● **TASK PROMPT**
Once the line containing "Page size: 1275x1650." is found in the records below, return it and each following line exactly, up to and including the line containing "Rendered at 1275 by 1650 pixels.", and nothing else.

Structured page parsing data

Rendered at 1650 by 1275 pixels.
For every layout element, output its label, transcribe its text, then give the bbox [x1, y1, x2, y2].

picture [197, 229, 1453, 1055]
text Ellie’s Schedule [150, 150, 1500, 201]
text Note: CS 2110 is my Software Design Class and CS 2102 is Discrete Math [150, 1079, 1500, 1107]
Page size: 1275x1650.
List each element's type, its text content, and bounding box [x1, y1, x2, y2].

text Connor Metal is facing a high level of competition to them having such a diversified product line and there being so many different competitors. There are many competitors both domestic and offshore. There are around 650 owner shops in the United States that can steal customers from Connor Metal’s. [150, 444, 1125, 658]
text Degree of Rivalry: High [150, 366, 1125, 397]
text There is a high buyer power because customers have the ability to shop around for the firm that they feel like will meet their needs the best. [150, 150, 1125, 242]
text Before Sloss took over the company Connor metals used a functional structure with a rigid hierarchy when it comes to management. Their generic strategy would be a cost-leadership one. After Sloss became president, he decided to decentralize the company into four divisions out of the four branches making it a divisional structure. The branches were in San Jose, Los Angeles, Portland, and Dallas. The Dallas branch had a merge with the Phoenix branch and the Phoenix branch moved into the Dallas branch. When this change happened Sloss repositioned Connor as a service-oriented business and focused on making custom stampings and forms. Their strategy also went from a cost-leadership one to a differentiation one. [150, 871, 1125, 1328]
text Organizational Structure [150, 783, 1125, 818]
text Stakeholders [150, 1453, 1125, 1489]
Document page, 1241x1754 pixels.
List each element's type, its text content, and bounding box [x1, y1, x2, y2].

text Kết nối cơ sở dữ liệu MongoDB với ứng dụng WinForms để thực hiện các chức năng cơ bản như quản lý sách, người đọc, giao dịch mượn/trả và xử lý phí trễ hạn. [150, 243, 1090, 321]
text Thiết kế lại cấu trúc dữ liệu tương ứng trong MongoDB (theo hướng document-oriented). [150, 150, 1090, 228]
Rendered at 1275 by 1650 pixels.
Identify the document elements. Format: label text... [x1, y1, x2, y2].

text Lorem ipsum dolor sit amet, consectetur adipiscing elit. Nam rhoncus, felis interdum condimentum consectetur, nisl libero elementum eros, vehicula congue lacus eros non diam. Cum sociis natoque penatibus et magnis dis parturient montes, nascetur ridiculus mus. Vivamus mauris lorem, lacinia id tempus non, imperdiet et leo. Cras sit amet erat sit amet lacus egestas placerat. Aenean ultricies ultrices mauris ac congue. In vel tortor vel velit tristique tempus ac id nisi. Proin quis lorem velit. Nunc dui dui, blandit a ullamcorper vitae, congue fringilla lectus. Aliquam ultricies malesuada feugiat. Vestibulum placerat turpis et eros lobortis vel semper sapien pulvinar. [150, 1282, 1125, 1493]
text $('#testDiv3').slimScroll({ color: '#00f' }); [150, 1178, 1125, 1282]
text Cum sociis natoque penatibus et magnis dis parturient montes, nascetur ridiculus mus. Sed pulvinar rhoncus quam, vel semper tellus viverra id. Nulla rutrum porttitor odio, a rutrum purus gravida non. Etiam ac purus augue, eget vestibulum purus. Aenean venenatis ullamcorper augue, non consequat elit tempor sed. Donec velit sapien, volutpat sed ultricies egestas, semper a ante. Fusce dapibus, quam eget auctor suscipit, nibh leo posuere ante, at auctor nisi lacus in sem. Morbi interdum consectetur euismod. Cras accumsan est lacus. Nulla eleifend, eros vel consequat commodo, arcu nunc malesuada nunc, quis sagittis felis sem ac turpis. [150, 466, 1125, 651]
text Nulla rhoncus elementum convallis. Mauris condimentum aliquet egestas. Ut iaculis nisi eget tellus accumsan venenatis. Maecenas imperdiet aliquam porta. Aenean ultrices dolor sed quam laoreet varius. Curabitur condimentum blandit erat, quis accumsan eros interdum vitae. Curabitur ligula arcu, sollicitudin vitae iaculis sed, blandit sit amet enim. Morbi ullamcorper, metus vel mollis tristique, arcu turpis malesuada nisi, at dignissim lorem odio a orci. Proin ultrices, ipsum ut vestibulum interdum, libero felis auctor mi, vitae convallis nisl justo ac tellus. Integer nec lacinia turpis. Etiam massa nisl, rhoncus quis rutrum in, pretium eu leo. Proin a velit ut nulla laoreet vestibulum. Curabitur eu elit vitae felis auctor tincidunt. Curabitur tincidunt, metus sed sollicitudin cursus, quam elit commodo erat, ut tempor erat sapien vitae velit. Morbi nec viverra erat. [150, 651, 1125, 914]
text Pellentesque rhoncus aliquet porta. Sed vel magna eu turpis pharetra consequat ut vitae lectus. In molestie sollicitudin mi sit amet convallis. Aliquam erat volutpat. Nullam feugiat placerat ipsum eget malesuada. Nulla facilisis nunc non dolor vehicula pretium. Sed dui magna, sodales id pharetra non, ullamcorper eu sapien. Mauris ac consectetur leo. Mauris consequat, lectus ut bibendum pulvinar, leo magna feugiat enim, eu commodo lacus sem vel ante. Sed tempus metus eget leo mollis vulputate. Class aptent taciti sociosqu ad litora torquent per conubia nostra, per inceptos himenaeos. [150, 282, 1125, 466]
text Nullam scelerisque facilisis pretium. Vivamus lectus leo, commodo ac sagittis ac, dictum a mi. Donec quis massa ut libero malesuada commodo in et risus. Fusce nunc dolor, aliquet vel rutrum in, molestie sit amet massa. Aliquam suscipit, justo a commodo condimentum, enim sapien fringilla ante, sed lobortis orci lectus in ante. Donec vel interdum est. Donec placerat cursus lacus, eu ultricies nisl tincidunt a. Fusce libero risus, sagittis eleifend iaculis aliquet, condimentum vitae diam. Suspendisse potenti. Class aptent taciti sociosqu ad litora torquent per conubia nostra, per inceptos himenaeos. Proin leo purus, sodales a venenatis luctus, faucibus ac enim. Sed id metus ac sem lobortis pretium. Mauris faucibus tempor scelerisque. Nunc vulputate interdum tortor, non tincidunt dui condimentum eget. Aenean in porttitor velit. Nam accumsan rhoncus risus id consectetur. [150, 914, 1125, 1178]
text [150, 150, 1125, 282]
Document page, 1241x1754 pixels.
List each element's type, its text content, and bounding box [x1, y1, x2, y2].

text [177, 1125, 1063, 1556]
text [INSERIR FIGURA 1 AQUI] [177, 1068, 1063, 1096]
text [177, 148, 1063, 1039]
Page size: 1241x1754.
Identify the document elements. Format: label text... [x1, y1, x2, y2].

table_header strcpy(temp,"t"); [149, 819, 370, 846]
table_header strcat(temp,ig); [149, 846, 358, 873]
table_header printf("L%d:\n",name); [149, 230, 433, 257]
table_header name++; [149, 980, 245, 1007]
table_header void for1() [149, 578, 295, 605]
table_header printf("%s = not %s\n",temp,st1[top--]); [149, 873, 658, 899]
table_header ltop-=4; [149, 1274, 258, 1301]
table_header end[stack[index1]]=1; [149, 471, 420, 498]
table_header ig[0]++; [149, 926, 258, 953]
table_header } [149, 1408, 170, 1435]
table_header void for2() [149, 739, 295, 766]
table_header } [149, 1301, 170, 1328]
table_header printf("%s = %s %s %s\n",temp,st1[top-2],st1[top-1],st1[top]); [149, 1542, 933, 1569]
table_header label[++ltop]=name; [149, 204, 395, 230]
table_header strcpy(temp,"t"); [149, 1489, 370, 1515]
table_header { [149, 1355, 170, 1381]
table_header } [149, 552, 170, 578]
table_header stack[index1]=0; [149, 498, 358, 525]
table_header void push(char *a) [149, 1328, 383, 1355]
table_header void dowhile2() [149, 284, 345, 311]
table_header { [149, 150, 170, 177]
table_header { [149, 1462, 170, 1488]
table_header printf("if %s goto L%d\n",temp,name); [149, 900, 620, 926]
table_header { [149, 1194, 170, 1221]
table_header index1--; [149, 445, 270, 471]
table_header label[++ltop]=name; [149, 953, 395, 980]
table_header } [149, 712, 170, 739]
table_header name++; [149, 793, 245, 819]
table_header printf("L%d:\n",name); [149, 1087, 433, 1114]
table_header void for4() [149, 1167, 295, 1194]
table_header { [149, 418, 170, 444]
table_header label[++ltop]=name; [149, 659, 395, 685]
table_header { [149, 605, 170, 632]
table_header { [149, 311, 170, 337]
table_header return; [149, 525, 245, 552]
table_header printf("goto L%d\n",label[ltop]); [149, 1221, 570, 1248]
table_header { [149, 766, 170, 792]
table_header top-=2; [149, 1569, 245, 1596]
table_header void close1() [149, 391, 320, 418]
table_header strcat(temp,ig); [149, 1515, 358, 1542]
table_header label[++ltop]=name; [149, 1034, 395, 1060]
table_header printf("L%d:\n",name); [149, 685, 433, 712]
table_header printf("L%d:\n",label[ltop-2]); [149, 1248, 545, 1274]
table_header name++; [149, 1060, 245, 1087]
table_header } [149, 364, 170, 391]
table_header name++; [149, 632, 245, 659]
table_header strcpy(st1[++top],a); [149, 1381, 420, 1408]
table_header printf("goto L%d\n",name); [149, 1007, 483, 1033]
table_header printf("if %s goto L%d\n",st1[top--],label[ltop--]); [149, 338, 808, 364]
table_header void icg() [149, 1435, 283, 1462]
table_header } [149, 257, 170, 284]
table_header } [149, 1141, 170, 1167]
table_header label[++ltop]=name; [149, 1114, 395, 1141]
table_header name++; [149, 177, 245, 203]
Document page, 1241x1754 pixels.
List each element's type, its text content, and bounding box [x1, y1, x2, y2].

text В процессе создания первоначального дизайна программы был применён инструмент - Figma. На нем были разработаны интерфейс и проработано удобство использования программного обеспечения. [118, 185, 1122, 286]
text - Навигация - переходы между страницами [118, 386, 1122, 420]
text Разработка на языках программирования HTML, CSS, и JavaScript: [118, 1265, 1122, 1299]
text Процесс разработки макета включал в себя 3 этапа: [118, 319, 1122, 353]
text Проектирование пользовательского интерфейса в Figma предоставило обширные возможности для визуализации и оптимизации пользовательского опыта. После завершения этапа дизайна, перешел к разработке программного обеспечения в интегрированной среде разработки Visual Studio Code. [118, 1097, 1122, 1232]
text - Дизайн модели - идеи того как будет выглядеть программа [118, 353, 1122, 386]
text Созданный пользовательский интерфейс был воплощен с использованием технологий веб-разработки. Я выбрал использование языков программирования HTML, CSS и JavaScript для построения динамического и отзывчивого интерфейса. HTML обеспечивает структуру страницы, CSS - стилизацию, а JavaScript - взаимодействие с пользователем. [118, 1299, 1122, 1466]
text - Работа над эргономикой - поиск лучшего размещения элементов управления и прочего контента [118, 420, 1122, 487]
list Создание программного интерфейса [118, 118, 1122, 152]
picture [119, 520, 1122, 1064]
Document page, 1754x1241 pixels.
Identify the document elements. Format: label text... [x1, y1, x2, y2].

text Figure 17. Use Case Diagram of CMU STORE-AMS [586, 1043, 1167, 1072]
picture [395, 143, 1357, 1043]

● **ANSWER SECTION**
Page size: 1275x1650.
List each element's type, its text content, and bounding box [x1, y1, x2, y2].

text Connor Metal is facing a high level of competition to them having such a diversified product line and there being so many different competitors. There are many competitors both domestic and offshore. There are around 650 owner shops in the United States that can steal customers from Connor Metal’s. [150, 444, 1125, 658]
text Degree of Rivalry: High [150, 366, 1125, 397]
text There is a high buyer power because customers have the ability to shop around for the firm that they feel like will meet their needs the best. [150, 150, 1125, 242]
text Before Sloss took over the company Connor metals used a functional structure with a rigid hierarchy when it comes to management. Their generic strategy would be a cost-leadership one. After Sloss became president, he decided to decentralize the company into four divisions out of the four branches making it a divisional structure. The branches were in San Jose, Los Angeles, Portland, and Dallas. The Dallas branch had a merge with the Phoenix branch and the Phoenix branch moved into the Dallas branch. When this change happened Sloss repositioned Connor as a service-oriented business and focused on making custom stampings and forms. Their strategy also went from a cost-leadership one to a differentiation one. [150, 871, 1125, 1328]
text Organizational Structure [150, 783, 1125, 818]
text Stakeholders [150, 1453, 1125, 1489]
Document page, 1241x1754 pixels.
List each element's type, its text content, and bounding box [x1, y1, x2, y2].

text Kết nối cơ sở dữ liệu MongoDB với ứng dụng WinForms để thực hiện các chức năng cơ bản như quản lý sách, người đọc, giao dịch mượn/trả và xử lý phí trễ hạn. [150, 243, 1090, 321]
text Thiết kế lại cấu trúc dữ liệu tương ứng trong MongoDB (theo hướng document-oriented). [150, 150, 1090, 228]
Rendered at 1275 by 1650 pixels.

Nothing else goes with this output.